You’ll be able to infer from the wildlife photos above, that the weather conditions were good.  Our extraordinary luck with the weather has continued thus far.  In lieu of video, here are two pictures taken from the after deck showing the extent of the roll we had to deal with.

I, for one, was grateful, as it made it much easier to get decent shots of the wildlife.

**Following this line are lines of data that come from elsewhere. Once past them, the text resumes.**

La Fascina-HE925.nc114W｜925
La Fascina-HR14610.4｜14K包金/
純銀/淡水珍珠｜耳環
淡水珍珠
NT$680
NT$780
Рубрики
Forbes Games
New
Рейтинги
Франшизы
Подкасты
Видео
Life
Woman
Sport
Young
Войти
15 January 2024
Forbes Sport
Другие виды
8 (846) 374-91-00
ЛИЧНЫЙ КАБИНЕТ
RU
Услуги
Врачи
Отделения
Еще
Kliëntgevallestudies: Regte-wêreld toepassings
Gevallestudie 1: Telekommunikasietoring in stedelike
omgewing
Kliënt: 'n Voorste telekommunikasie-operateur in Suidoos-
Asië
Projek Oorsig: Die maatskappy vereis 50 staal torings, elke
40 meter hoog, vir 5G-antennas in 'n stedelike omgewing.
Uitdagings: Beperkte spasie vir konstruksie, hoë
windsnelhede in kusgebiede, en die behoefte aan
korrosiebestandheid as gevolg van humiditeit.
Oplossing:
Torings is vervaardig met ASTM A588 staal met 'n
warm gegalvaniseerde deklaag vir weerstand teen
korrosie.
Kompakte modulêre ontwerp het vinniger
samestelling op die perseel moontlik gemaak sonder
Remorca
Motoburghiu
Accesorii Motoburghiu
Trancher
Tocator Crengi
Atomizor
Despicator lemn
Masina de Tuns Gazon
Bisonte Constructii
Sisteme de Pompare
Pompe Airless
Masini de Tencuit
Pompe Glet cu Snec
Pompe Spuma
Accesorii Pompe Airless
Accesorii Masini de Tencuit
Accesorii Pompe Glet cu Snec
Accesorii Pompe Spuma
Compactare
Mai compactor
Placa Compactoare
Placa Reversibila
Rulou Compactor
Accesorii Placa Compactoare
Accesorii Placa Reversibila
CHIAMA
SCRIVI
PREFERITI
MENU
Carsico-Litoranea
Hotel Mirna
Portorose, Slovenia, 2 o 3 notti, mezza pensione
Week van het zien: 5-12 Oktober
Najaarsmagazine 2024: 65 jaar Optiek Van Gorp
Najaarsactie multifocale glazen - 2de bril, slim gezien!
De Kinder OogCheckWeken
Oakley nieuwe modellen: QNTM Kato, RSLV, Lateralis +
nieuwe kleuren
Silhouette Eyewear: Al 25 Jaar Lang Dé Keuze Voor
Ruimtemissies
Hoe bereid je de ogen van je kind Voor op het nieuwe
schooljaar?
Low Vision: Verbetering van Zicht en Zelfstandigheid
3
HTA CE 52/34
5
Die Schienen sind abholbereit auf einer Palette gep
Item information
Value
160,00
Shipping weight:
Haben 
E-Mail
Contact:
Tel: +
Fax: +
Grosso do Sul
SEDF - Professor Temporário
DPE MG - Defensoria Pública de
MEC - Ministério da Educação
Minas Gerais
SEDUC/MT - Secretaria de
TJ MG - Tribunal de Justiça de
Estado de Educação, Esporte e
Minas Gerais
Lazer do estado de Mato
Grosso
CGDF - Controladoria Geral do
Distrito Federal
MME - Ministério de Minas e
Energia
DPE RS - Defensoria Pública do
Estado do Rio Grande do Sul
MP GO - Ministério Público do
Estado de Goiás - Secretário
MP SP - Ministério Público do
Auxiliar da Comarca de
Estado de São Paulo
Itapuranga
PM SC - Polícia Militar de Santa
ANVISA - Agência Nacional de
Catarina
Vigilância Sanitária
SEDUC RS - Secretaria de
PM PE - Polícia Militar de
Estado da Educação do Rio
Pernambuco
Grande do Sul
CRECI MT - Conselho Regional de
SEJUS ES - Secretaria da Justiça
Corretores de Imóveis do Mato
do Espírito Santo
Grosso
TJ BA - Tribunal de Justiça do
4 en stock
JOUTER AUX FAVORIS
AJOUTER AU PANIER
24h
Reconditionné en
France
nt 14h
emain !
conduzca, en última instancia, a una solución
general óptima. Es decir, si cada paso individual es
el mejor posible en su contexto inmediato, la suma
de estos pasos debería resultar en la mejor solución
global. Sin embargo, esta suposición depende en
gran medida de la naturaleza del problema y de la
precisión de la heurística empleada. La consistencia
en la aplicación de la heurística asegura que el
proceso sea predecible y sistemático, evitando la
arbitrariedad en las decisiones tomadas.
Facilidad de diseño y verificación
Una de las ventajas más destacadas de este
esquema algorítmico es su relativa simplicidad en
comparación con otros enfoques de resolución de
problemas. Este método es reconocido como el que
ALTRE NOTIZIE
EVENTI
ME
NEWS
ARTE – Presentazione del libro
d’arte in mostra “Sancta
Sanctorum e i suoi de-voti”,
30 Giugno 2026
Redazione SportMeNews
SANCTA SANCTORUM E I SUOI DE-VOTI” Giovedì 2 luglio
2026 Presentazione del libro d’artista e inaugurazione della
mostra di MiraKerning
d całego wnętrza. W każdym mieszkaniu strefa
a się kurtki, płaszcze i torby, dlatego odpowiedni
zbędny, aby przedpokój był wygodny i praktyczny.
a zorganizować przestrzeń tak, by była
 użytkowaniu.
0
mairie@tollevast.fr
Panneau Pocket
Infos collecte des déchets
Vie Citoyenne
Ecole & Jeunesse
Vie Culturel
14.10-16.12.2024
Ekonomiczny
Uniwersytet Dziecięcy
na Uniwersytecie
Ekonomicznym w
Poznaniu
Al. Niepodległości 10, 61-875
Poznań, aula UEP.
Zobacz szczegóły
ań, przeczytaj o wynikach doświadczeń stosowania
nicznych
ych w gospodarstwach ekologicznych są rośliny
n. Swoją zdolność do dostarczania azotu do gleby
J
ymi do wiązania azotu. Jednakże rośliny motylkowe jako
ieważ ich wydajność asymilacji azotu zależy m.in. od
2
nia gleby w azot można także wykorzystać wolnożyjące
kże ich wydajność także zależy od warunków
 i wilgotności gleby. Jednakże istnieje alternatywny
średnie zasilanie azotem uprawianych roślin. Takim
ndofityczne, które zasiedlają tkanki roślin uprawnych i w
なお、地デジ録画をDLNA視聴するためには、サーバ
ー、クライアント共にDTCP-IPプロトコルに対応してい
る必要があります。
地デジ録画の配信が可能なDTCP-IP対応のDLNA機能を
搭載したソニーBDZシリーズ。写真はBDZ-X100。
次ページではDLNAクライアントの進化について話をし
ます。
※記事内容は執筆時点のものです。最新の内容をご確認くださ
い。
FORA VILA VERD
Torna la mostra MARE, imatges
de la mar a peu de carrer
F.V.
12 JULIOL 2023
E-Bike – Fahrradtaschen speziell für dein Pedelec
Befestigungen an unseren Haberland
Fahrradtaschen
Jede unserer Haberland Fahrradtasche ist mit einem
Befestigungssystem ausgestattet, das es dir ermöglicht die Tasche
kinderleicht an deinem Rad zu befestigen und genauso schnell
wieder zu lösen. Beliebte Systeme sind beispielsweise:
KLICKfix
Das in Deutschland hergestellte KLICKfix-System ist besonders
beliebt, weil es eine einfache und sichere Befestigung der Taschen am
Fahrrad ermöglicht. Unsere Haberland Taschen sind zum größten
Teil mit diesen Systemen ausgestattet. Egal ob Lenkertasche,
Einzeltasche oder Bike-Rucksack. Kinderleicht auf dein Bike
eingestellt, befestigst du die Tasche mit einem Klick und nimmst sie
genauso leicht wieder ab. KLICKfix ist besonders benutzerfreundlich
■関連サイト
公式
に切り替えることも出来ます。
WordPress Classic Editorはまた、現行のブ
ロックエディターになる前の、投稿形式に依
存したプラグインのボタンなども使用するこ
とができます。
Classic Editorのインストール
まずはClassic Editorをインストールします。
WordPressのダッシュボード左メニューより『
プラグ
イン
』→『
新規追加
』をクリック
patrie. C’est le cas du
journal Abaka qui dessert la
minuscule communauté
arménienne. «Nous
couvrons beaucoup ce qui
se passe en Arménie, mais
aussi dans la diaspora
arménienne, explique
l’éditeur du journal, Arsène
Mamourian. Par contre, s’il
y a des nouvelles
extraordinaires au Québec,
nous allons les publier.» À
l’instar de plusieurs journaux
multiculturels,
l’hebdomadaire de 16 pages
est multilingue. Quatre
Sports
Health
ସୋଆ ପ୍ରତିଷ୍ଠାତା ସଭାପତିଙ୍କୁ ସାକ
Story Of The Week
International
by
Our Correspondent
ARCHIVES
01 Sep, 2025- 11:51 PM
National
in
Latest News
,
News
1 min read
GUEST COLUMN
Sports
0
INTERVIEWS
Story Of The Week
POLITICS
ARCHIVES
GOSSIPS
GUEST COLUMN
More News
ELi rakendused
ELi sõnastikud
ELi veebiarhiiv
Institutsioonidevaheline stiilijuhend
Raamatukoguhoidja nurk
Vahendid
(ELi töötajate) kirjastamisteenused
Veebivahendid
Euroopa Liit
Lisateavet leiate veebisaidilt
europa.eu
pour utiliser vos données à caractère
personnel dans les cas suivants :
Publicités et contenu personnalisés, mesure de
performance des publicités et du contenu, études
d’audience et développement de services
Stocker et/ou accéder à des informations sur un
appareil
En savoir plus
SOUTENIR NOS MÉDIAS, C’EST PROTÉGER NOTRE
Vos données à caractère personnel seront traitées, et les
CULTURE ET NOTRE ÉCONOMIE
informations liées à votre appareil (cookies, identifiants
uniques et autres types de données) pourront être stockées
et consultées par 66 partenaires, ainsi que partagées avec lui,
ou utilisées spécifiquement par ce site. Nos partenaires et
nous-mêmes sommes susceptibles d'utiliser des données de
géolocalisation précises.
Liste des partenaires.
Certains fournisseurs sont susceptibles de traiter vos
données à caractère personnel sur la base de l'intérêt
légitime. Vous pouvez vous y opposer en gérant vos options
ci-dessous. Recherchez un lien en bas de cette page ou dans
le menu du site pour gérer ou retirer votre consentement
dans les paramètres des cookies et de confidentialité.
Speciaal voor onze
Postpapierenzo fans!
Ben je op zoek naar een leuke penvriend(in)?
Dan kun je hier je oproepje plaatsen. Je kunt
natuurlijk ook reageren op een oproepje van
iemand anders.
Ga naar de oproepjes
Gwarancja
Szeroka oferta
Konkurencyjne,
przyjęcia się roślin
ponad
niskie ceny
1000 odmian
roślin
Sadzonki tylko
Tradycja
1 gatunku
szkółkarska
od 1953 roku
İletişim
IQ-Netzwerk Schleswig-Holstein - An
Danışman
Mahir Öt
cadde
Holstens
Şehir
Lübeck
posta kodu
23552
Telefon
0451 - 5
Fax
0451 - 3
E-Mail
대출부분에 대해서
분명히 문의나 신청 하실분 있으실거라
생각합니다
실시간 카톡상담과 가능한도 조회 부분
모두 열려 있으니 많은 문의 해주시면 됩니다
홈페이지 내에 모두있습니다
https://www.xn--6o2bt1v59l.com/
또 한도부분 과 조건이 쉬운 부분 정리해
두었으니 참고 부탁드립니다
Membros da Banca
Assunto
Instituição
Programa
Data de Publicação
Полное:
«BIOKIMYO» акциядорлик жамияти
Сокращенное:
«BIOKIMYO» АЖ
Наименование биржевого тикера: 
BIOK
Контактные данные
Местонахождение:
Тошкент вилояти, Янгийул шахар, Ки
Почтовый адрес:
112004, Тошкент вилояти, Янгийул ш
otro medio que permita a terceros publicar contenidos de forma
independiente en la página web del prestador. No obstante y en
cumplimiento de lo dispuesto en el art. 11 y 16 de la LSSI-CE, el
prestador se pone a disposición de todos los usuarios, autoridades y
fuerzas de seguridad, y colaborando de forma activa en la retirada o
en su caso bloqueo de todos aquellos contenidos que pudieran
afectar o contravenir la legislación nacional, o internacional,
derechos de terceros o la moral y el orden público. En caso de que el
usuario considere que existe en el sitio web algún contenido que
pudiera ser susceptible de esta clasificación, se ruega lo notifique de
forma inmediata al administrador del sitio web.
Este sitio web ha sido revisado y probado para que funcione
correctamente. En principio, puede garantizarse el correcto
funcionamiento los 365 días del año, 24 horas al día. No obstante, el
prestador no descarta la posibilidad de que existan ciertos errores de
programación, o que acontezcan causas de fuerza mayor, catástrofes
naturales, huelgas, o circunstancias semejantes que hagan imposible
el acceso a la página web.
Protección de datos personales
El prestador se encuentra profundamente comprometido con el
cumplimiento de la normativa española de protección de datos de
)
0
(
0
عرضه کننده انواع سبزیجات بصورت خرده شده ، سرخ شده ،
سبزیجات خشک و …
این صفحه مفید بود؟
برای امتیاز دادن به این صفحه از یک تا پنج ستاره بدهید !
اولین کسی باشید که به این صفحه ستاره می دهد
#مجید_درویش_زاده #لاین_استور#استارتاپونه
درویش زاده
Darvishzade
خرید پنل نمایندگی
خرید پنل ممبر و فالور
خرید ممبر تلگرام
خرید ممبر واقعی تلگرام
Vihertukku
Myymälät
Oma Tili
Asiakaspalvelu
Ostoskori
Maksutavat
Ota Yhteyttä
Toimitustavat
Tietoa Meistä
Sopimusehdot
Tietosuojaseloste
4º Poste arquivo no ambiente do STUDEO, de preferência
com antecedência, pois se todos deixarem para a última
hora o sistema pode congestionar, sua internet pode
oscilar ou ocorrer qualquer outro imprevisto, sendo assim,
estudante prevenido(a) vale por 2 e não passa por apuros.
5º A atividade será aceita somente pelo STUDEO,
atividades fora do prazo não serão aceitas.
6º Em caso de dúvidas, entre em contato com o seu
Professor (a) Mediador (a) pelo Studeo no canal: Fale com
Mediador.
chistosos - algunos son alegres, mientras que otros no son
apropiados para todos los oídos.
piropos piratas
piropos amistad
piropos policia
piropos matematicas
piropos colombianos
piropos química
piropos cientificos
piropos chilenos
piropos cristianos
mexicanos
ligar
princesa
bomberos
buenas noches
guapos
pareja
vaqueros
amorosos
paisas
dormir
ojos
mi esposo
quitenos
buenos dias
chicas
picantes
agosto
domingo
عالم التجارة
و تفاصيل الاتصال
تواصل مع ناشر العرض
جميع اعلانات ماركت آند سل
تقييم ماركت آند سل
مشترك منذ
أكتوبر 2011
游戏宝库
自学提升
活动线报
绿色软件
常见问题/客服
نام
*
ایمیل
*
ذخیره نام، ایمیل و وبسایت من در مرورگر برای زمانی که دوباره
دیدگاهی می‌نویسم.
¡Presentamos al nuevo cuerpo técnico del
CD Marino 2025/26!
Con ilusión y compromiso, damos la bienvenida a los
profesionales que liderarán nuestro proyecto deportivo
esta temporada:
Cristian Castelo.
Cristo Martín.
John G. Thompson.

The second day, Friday March 8, was important in three regards; firstly, it was the day before we reached the Falkland Islands, and was an opportunity for the guides to help us check over our clothing for biosecurity compliance; secondly, it was International Women’s Day, which gave a chance for Pelin, our history-focused guide, to tell us about the regrettable lack of women in early polar research (for example, three ladies approached Shackleton to join one of his expeditions and he told them baldly that there were no vacancies for women), although this is clearly changing, since most of our guides (also scientists, you remember) are women; and lastly, Pippa and the team had assembled a series of lots for an auction to raise money for the South Georgia Heritage Trust. The ship’s hotel manager, William, helped this last along with a happy hour whilst the auction got under way

and there’s little doubt in my mind that this helped things along, as did the fact that it was an extremely good cause.  The team had done a good job of getting together a great variety of items

as well as some great ideas for unique offerings (publicised on the lounge screens with great humour)

and the whole evening was great fun – and raised several thousand pounds for the Heritage Trust through very generous bidding (see “Happy Hour” earlier).

And so, buoyed up by all this education, fun and the prospect of visiting Stanley, the capital of the Falkland Islands, in weather that might actually not be too bad, we all headed for bed looking forward to getting back to Doing Stuff after all this resting nonsense.